Just Making Pancakes

Just Making Pancakes

Saturday, April 30, 2011

Skin, comments, and friends that have disappeared...

I do not wear my tank tops to ZUMBA because of my embarrassment about my arms and the skin (from losing so much weight).  The last few weeks I have gotten up enough courage to wear my tank tops and Wednesday these chicks behind me said to each other, "look at her arms.." My heart sunk.  I thought, here I am mustering up the courage to NOT be hot in my favorite activity and they say something.
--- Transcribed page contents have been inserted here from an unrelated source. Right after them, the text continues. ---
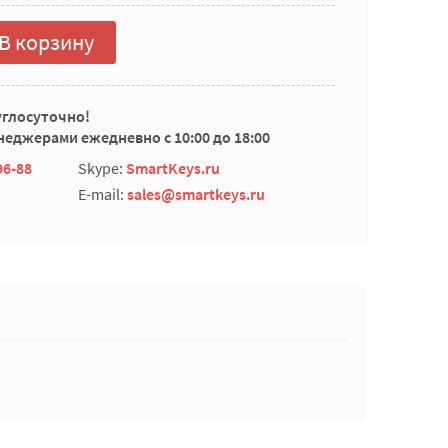
В корзину
углосуточно!
еджерами ежедневно с 10:00 до 18:00
96-88
Skype:
SmartKeys.ru
E-mail:
sales@smartkeys.ru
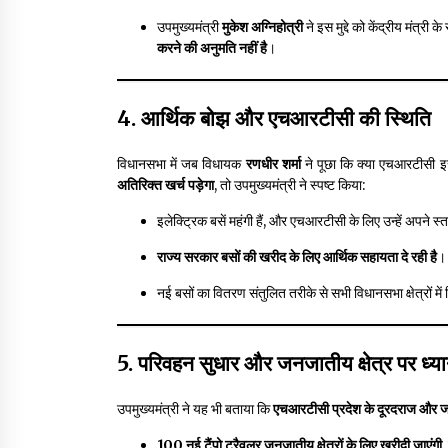
उपमुख्यमंत्री
मुकेश अग्निहोत्री
ने इस मुद्दे को केंद्रीय मंत्री
करने की अनुमति नहीं है
।
4. आर्थिक बोझ और एचआरटीसी की स्थिति
विधानसभा में जब विधायक
रणधीर शर्मा
ने पूछा कि क्या एचआरटीसी
अतिरिक्त खर्च पड़ेगा
, तो उपमुख्यमंत्री ने स्पष्ट किया:
इलेक्ट्रिक बसें महंगी हैं, और एचआरटीसी के लिए उन्हें अपने स
राज्य सरकार बसों की खरीद के लिए आर्थिक सहायता दे रही है
।
नई बसों का वितरण संतुलित तरीके से सभी विधानसभा क्षेत्रों मे
5. परिवहन सुधार और जनजातीय क्षेत्र पर ध्य
उपमुख्यमंत्री ने यह भी बताया कि
एचआरटीसी प्रदेश के दूरदराज और जनज
100 नई टैंपो ट्रैवलर जनजातीय क्षेत्रों के लिए खरीदी जाएंगी
,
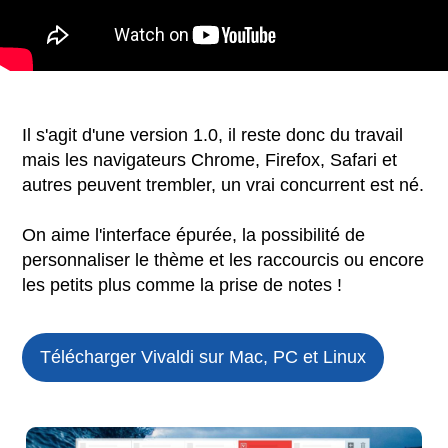
Il s'agit d'une version 1.0, il reste donc du travail
mais les navigateurs Chrome, Firefox, Safari et
autres peuvent trembler, un vrai concurrent est né.
On aime l'interface épurée, la possibilité de
personnaliser le thème et les raccourcis ou encore
les petits plus comme la prise de notes !
Télécharger Vivaldi sur Mac, PC et Linux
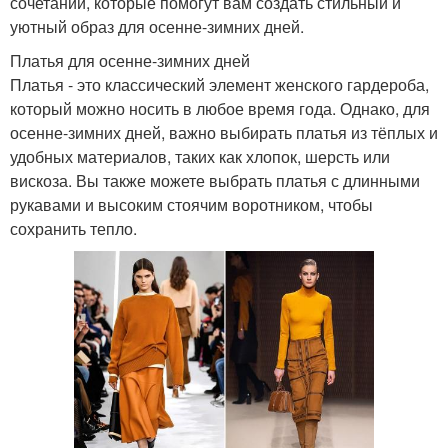
сочетаний, которые помогут вам создать стильный и
уютный образ для осенне-зимних дней.
Платья для осенне-зимних дней
Платья - это классический элемент женского гардероба,
который можно носить в любое время года. Однако, для
осенне-зимних дней, важно выбирать платья из тёплых и
удобных материалов, таких как хлопок, шерсть или
вискоза. Вы также можете выбрать платья с длинными
рукавами и высоким стоячим воротником, чтобы
сохранить тепло.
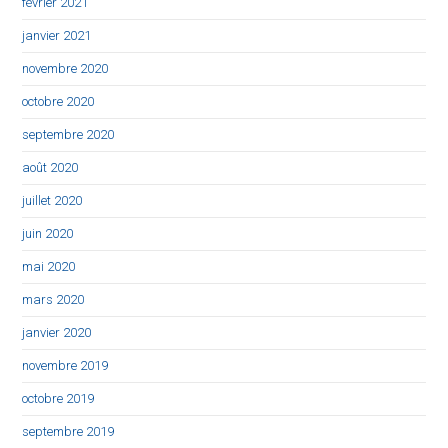
février 2021
janvier 2021
novembre 2020
octobre 2020
septembre 2020
août 2020
juillet 2020
juin 2020
mai 2020
mars 2020
janvier 2020
novembre 2019
octobre 2019
septembre 2019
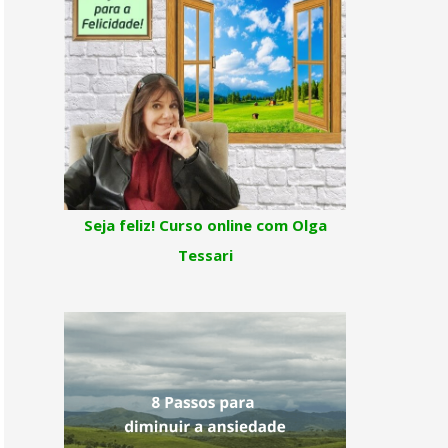
Seja feliz! Curso online com Olga
Tessari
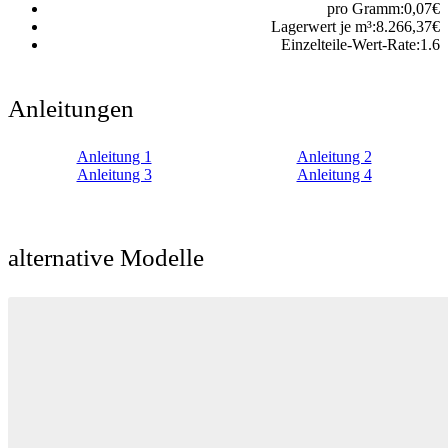
pro Gramm:
0,07
€
Lagerwert je m³:
8.266,37
€
Einzelteile-Wert-Rate:
1.6
Anleitungen
Anleitung 1
Anleitung 2
Anleitung 3
Anleitung 4
alternative Modelle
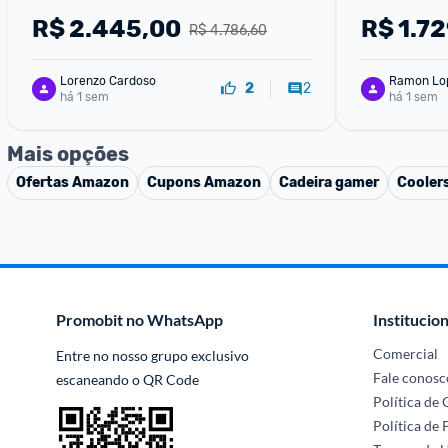
R$
2.445,00
R$
1.7
R$ 4.786,60
Lorenzo Cardoso
Ramon Lo
2
2
há 1 sem
há 1 sem
Mais opções
Ofertas
Amazon
Cupons
Amazon
Cadeira gamer
Cooler
Promobit no WhatsApp
Institucion
Comercial
Entre no nosso grupo exclusivo 
Fale conosc
escaneando o QR Code
Política de
Política de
Just as I expected.

One of my friends that I have met through my weight loss journey will no longer talk to me because she fell off the beaten path.  I feel bad, not because she has decided to not be friends with me anymore, but because I hope I am not giving people the vibe that, "if you are overweight, not eating healthy, and not working out, that you cannot be friends with me" and "I do not care about you." None of the above is true, at all.  I may not go to McDonalds or make unhealthy food choices or skip Zumba class, but that does not mean we cannot be friends... It just means I have changed my life style.  I will go to Mcdonalds or whatever I just will not eat.  I am an easy person to get along with and hang out with and a great friend (at least the last time I checked). 


Do not hate me because my body has changed, my heart and mind are still the same... That is what counts, right?

Wednesday, April 13, 2011

Practice...

I go through my daily life and every activity I partake in I always feel like I am practicing.  I go to Zumba and am always trying to be as good as the instructor.  I go to school and I am practicing to become a good interpreter.  I babysit my friends children and I am practicing to become a mother.  I come home and I am practicing to become a good wife.  I eat vegetables and fruit and lean meats and I am practicing to become thin.  I join a softball team and I can barely get the ball back to the pitcher let alone hit the ball with a bat.  I am simply just practicing.

I know the old saying says, "practice makes perfect."  This quote, however, to me is not motivational.  Why, you ask?  Because I feel like I am not good at anything.  I feel like everything I do has to be improved.  It feels like I am not good enough, thin enough, efficient enough, or even motherly enough.

If it were not for practice I would never get to feel accomplished when I do something correct or maybe I would feel accomplished but I would not celebrate nearly enough. You know the do-the- snoopy-dance-in-the-middle-of-class kind of feeling...

I just want to become an expert at one thing...something that people will say, "wow, your really good at that."

Perhaps I will have to practice how to take compliments, so when THAT day comes, I will be prepared.